PROBLEM: Leave out the images and repeat the listing below without a single change.

SUPPLIED MATERIAL:
::::

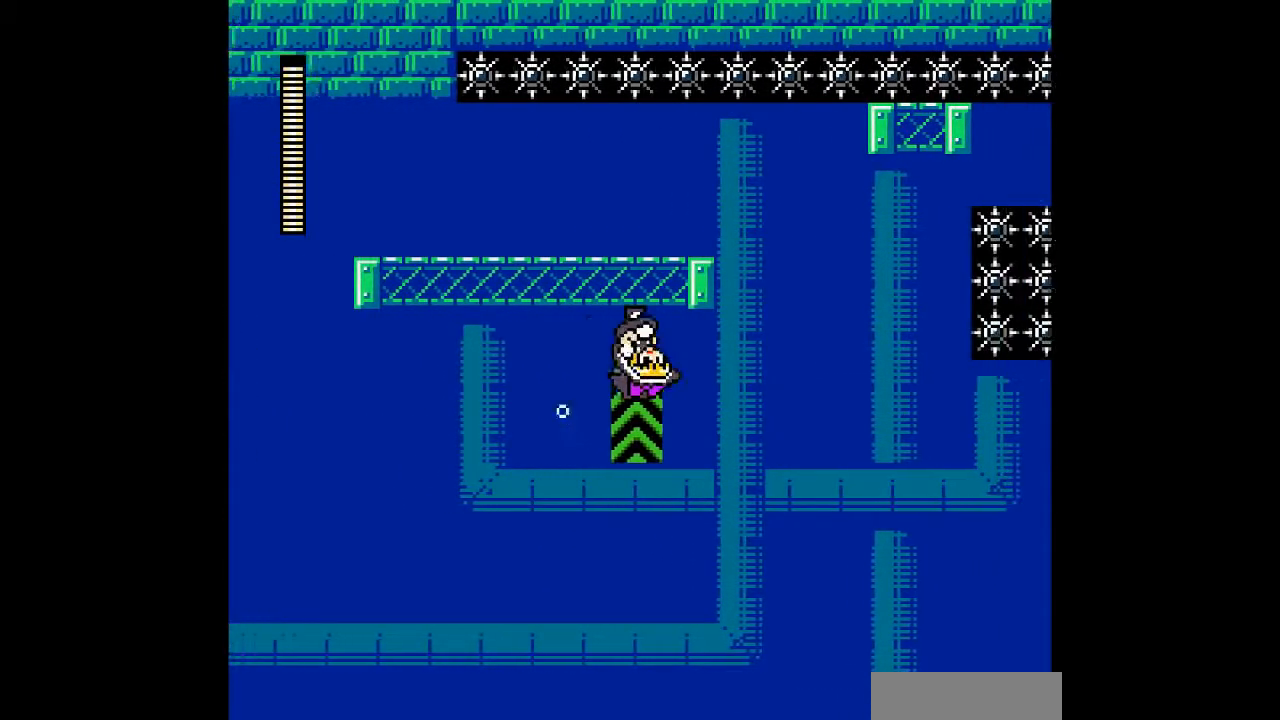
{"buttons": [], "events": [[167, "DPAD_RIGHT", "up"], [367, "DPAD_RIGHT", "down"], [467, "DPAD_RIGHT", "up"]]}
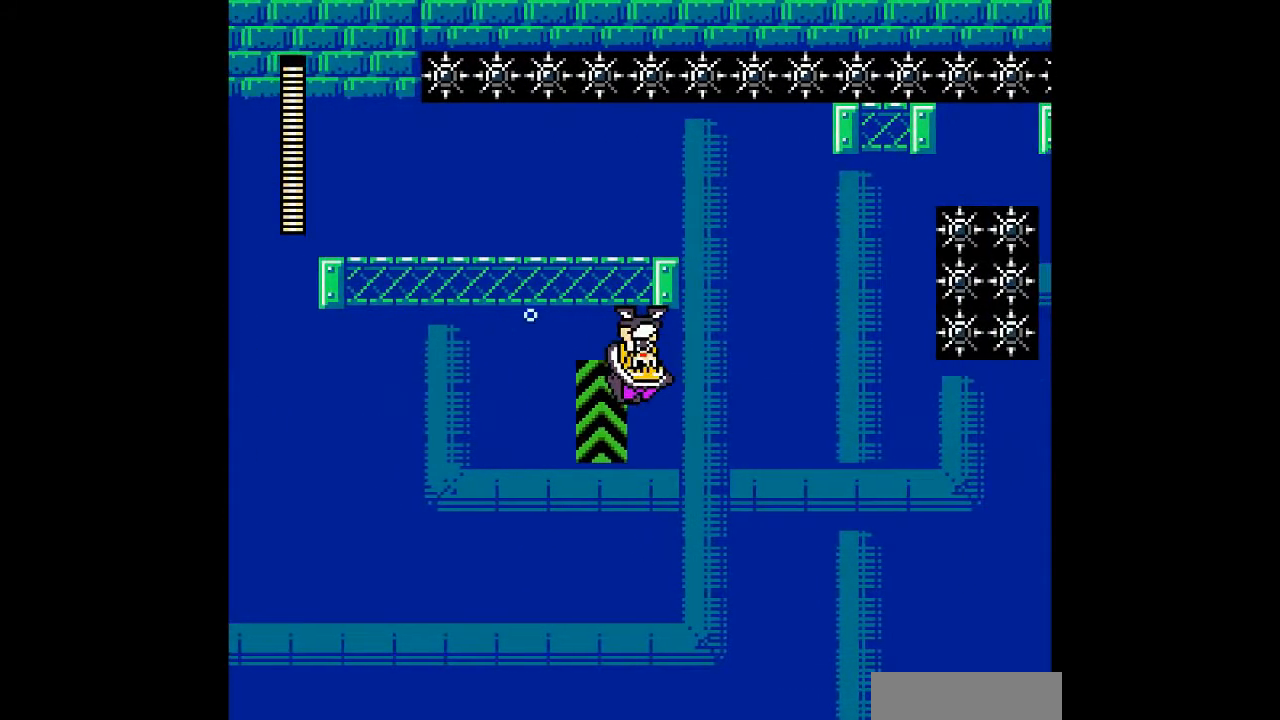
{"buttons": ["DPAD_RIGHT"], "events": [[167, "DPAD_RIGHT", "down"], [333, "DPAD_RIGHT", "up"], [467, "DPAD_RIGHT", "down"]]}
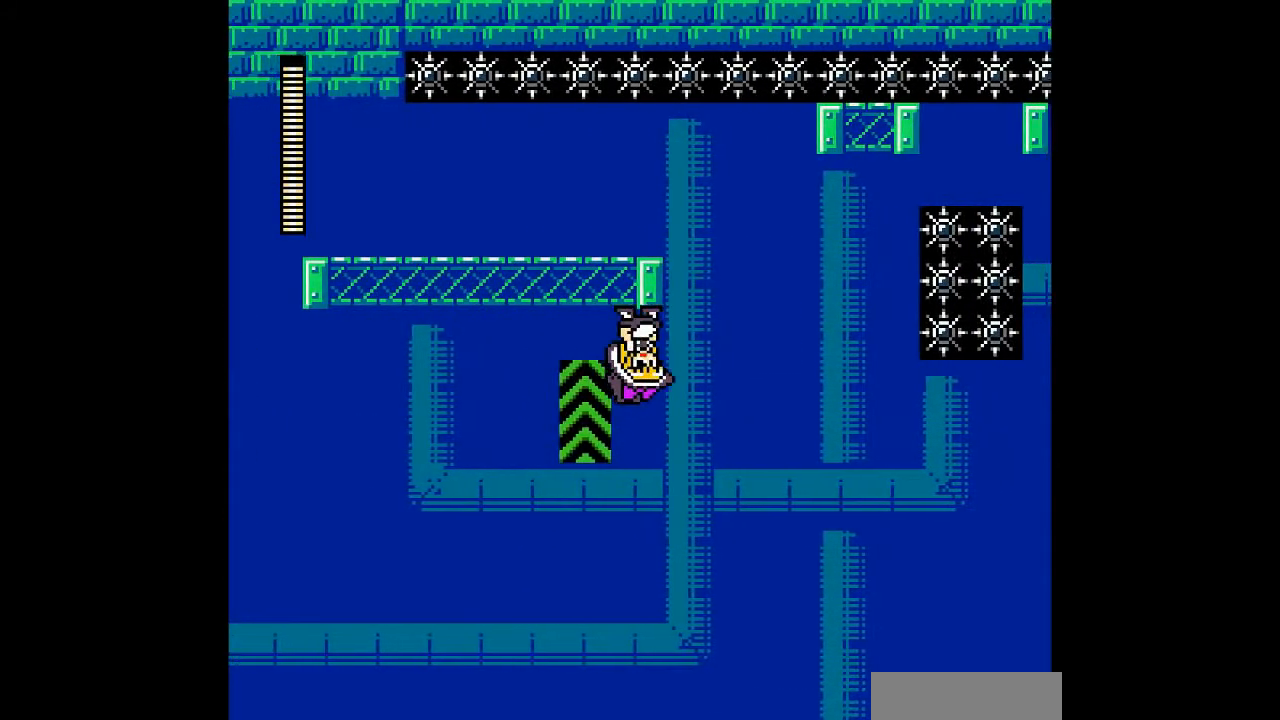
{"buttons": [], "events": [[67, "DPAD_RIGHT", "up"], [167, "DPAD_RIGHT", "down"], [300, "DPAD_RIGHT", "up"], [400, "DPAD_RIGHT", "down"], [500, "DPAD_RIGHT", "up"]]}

::::

SOLUTION BELOW:
{"buttons": [], "events": [[167, "DPAD_RIGHT", "up"], [367, "DPAD_RIGHT", "down"], [467, "DPAD_RIGHT", "up"]]}
{"buttons": ["DPAD_RIGHT"], "events": [[167, "DPAD_RIGHT", "down"], [333, "DPAD_RIGHT", "up"], [467, "DPAD_RIGHT", "down"]]}
{"buttons": [], "events": [[67, "DPAD_RIGHT", "up"], [167, "DPAD_RIGHT", "down"], [300, "DPAD_RIGHT", "up"], [400, "DPAD_RIGHT", "down"], [500, "DPAD_RIGHT", "up"]]}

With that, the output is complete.